Stored items from a collection
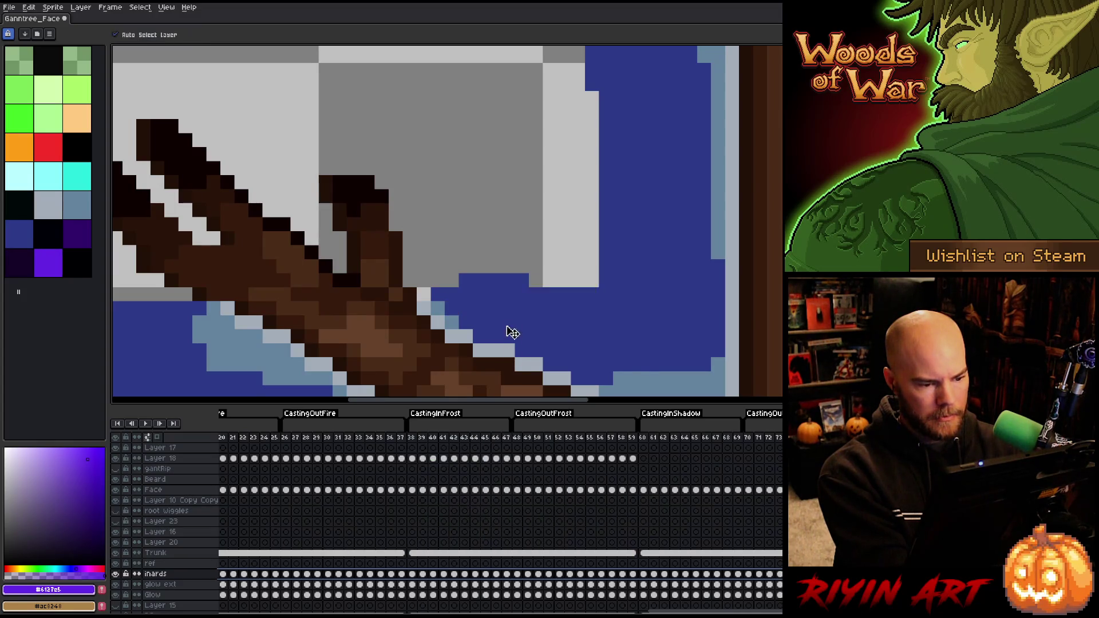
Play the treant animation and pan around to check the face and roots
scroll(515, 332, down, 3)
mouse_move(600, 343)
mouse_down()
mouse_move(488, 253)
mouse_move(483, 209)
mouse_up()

Problem details
With the line that contains "mouse_down()" as the first and the final line of the data as the last, repeat every line in that span exactly.

Answer to this exercise
mouse_down()
mouse_move(488, 253)
mouse_move(483, 209)
mouse_up()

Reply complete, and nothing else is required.